第3話 イライラするよ
別に僕が嫌われるのは理解できる。とくに長所もないしかっこいいわけでもない。成績だって良くはないし……好かれる要素はあんまりないと思っている。
だったら僕に関わらなければ良い話だ。どうしてこうやって……わざわざ僕に突っかかってくるのだろう。お互いに得をしないと思うのだけれど……
わざとらしく僕の机にぶつかってきたのは……隣の席の女子グループの1人だ。さっきプリントを取り替えてもらっていたグループ。
机に体当りされた拍子に、僕のノートが地面に落ちる。
そして開かれたページには運悪く……
「なにこれ?」女子が僕のノートを拾って、「うわ……なんか落書きしてあんじゃん」
よりにもよって、僕がイラストを描いていたページである。
いや……まぁ勉強用のノートに落書きをしていた僕が悪い。おとなしく家の中でだけお絵かきをしていればよかったのだ。ついインスピレーションが湧いてしまって……

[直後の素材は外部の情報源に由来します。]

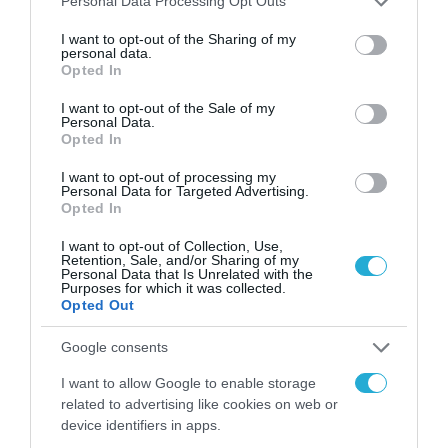
Personal Data Processing Opt Outs
services and may gather and store information including but
μοντέλου
not limited to your visit or usage behaviour. You may click to
I want to opt-out of the Sharing of my
personal data.
grant or deny consent to Google and its third-party tags to
Opted In
Ο τρίτος άξονας
αφορά μια
ειδική κατηγορία
use your data for below specified purposes in below Google
consent section.
παιδικών σταθμών
που δεν έχουν ακόμη
I want to opt-out of the Sale of my
Personal Data.
συμμορφωθεί πλήρως με τις προδιαγραφές
Opted In
του Προεδρικού Διατάγματος 99/2017. Το
I want to opt-out of processing my
Personal Data for Targeted Advertising.
υπουργείο εξετάζει τη δυνατότητα να δοθεί
Opted In
παράταση λειτουργίας για δύο επιπλέον
I want to opt-out of Collection, Use,
σχολικά έτη, κατόπιν απόφασης των
Retention, Sale, and/or Sharing of my
Personal Data that Is Unrelated with the
δημοτικών συμβουλίων. Η συγκεκριμένη
Purposes for which it was collected.
Opted Out
πρόβλεψη αποκτά ιδιαίτερη σημασία καθώς
συνδέεται άμεσα με τη διατήρηση
Google consents
εκατοντάδων θέσεων εργασίας που
I want to allow Google to enable storage
χρηματοδοτούνται έμμεσα μέσω των voucher
related to advertising like cookies on web or
device identifiers in apps.
του προγράμματος «Εναρμόνιση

「アニメのキャラクター? 気持ち悪」勝手に見るな。そしてゲームのキャラクターだ。「こういうの好きなんだ……見た目通りだね。オタクっぽいというか……」
それは僕もそう思う。アニメとかマンガが好きそうな見た目をしているとは思う。
一番好きなのはゲームだ。アニメやらマンガも好きだけれど……それらはオタクと呼べる領域にはいない。
「見てよこれ」女子グループは勝手に僕のノートで盛り上がる。「うわ……やっぱこういうの好きなんだ……やっぱり頭の中も気持ち悪いというか……にじみ出てるよね」
そんなに言われないといけないか? 人様に迷惑はかけてないだろう。その範囲で僕が何をしていようが、僕の勝手だ。
さっさと返してほしい。だけれど……声が出ない。
いつもそうだ。会話をしようとすると声が出なくなって、パクパクと口を動かすだけになってしまう。
「なに?」睨みつけられて、さらに硬直してしまう。「言いたいことがあるなら言ってみなよ。そうやっていつも黙ってて……イライラするよ」
それはすいません……でも、イライラするなら絡まないでほしい。ほっといてほしい。
休み時間の教室は騒がしくて、誰も僕たちのいざこざになんて興味を示さない。いや……大注目されても困るけどさ。
ともあれ女子たちはさらに僕のノートで大盛りあがりだ。そんなにイラストを見るのが好きか。それとも……人をバカにするのが好きなのか?
「高校生にもなってアニメキャラ描いてるんだ……恥ずかしくないのかな……」
「オタクにそんな感性を求めるのが間違ってるんだよ。ほら……犯罪者はよくアニメを見てるって言うじゃん」
どこ情報だよ。だったら僕も犯罪者は多くの場合が高校生だったことがあるって聞くけどね。
「そうだ」なにか妙案を思いついたようだった。「これ、クラスのみんなにも見せてあげようよ」
なんでそんなことするの? どんなメリットがあるの?
……僕が嫌な顔をするというメリットがあるんだろうな。だからやるんだろうな。それだけなんだろうな。
そうしてその女子グループが僕のノートをクラスに向けて掲げる……
その直前だった。
とある人物が、ノートを奪い取った。